Care mie, ho appena finito di leggere un libro alquanto particolare.
Si intitola "LA solitudine delle madri", l'autrice è Marilde Trincherio. Per maggiori informazioni http://www.magiedizioni.com/magiedizioni/La_solitudine_delle_madri.html
La cosa che mi ha convinto ad acquistarlo è stata la quarta di copertina, che qui vi riporto.
Passano le settimane, i mesi. In alcuni casi la donna ha una bella rete di protezione familiare intorno. Un lavoro che la può attendere senza troppe pressioni, e lei può decidere con serenità se rientrare o prolungare l’assenza fino a che un asilo nido o una nonna o una tata la possano egregiamente sostituire. Il compagno non solo la sostiene nelle sue decisioni, ma ha
già anche ordinato l’ultimo modello di macchina station wagon (quella su cui sale anche il cane che non perde un pelo) che
pagherà in contanti. Lei ogni tanto lascia volentieri il bambino a qualcuno che se ne occupa altrettanto volentieri ed esce con
le amiche: un abito nuovo, un film, una mostra, una passeggiata nel verde.
Fantascienza.
Capirete che non sono di quelle che si adattano facilmente a manuali di self-help, vista anche la mia particolare e personalissima condizione di mamma di un bimbo Down, alle prese con la burocrazia più becera da un lato e le difficoltà del SSN dall'altro. Ma ho creduto che questo testo potesse strapparmi una risata mediante la dissacrazione di tutti gli stereotipi femminili legati alla maternità , in un momento storico in cui, come sapete, non rido affatto, anzi.
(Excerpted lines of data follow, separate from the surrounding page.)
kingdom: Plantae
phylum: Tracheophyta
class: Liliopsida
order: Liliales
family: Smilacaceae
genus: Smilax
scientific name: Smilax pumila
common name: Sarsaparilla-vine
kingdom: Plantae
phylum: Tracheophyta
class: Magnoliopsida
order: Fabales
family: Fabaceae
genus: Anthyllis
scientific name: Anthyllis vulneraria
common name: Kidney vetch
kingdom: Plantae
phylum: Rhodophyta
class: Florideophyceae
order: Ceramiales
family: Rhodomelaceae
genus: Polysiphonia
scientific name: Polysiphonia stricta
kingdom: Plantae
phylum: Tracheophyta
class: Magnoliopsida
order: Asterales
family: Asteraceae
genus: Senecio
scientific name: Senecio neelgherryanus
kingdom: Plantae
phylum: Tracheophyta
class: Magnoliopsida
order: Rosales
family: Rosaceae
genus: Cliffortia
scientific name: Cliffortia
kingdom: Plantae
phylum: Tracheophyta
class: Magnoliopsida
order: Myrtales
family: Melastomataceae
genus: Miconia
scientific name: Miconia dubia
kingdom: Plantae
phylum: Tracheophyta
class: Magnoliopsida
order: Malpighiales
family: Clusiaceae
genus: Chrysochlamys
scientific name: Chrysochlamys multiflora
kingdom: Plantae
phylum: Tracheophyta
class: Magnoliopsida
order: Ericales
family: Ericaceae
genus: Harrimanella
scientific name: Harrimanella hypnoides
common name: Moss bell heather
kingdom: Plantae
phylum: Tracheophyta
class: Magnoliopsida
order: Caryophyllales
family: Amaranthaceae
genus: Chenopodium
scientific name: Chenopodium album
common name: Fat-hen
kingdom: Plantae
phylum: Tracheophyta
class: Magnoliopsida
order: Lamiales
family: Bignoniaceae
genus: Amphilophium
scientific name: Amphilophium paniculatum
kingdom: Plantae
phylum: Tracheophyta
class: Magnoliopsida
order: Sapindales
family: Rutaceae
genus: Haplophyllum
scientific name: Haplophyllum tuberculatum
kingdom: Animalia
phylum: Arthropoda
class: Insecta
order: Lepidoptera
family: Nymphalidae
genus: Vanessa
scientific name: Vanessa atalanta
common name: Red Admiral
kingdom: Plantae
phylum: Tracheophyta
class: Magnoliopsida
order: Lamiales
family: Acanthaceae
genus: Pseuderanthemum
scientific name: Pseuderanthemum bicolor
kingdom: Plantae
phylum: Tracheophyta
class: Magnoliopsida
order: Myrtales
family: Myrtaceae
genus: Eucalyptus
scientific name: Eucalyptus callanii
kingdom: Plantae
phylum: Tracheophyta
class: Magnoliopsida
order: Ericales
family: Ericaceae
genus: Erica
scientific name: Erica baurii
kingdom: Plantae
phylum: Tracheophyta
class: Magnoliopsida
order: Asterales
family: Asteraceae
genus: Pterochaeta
Ed infatti così è stato. Ma nel leggere le (poche) pagine mi ha colpito un fondo di amarezza, la stessa che caratterizza ancora le mie giornate. Mi aspettavo satira, anche feroce, ed invece ho trovato molta introspezione, segno di unpercorso intimo durato fatica, e non completamente espresso nel libro.
Infatti l'esperienza della Trincherio è la sua esperienza di madre normale costretta ad arrabattarsi fra normali difficoltà , che legge nel normale e quotidiano contesto sociale (non si parla di situazioni patologiche, nè di problematiche sociali che richiederebbero la presenza di strutture particolari) la prassi dell'essere madre, tutto il bello, ma anche tutto il brutto, tutti i condizionamenti, tutte quelle storture, tutti i non-detti e non-fatti che, a quanto pare, chiunque, o perlomeno la maggior parte delle donne, passa.
Cosa mi lascia questo testo?
Da un lato una sorta di tranquillità , perchè rendermi conto che c'è almeno un'altra donna nel mondo che si è trovata a pensare quello che penso io mi fa credere non solo che i miei giorni "no" non siano dovuti esclusivamente alla particolarità di Fab, ma li avrei passati in ogni caso. Dall'altro lato il senso di incompiuto, come se fossi dinanzi ad una confessioen parziale , ad una disamina sociale parziale... forse perchè lo scopo del libro è proprio quello di indurre tutte le donne che leggono a terminare e colmare i vuoti con la propria esperienza, a riflettere su cosa sentono davvero e cosa è imposto che sentano.